[Stored data]
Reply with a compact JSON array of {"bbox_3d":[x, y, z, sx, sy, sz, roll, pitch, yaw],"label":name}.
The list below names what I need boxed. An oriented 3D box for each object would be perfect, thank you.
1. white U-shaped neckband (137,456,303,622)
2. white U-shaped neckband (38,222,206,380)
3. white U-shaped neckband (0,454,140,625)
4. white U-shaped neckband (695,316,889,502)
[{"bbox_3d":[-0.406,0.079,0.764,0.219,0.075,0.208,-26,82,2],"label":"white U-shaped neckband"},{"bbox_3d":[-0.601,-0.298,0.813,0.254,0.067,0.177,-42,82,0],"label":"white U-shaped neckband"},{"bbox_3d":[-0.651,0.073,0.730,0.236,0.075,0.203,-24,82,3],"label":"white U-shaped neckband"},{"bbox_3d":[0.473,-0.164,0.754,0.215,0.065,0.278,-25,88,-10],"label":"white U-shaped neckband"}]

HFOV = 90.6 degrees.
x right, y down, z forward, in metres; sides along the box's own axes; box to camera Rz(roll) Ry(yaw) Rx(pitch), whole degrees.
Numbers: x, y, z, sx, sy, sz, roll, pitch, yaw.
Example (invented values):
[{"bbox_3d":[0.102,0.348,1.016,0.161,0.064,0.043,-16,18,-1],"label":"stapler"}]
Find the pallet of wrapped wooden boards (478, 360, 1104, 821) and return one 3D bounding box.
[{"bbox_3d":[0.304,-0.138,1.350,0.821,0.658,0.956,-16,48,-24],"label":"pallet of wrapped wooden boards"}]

• _YOUR TASK_:
The full set of entries above has to be restated exactly.

• _RESULT BELOW_:
Reply with a compact JSON array of {"bbox_3d":[x, y, z, sx, sy, sz, roll, pitch, yaw],"label":name}.
The list below names what I need boxed. An oriented 3D box for each object would be perfect, thank you.
1. white U-shaped neckband (137,456,303,622)
2. white U-shaped neckband (38,222,206,380)
3. white U-shaped neckband (0,454,140,625)
4. white U-shaped neckband (695,316,889,502)
[{"bbox_3d":[-0.406,0.079,0.764,0.219,0.075,0.208,-26,82,2],"label":"white U-shaped neckband"},{"bbox_3d":[-0.601,-0.298,0.813,0.254,0.067,0.177,-42,82,0],"label":"white U-shaped neckband"},{"bbox_3d":[-0.651,0.073,0.730,0.236,0.075,0.203,-24,82,3],"label":"white U-shaped neckband"},{"bbox_3d":[0.473,-0.164,0.754,0.215,0.065,0.278,-25,88,-10],"label":"white U-shaped neckband"}]

HFOV = 90.6 degrees.
x right, y down, z forward, in metres; sides along the box's own axes; box to camera Rz(roll) Ry(yaw) Rx(pitch), whole degrees.
Numbers: x, y, z, sx, sy, sz, roll, pitch, yaw.
Example (invented values):
[{"bbox_3d":[0.102,0.348,1.016,0.161,0.064,0.043,-16,18,-1],"label":"stapler"}]
Find the pallet of wrapped wooden boards (478, 360, 1104, 821) and return one 3D bounding box.
[{"bbox_3d":[0.304,-0.138,1.350,0.821,0.658,0.956,-16,48,-24],"label":"pallet of wrapped wooden boards"}]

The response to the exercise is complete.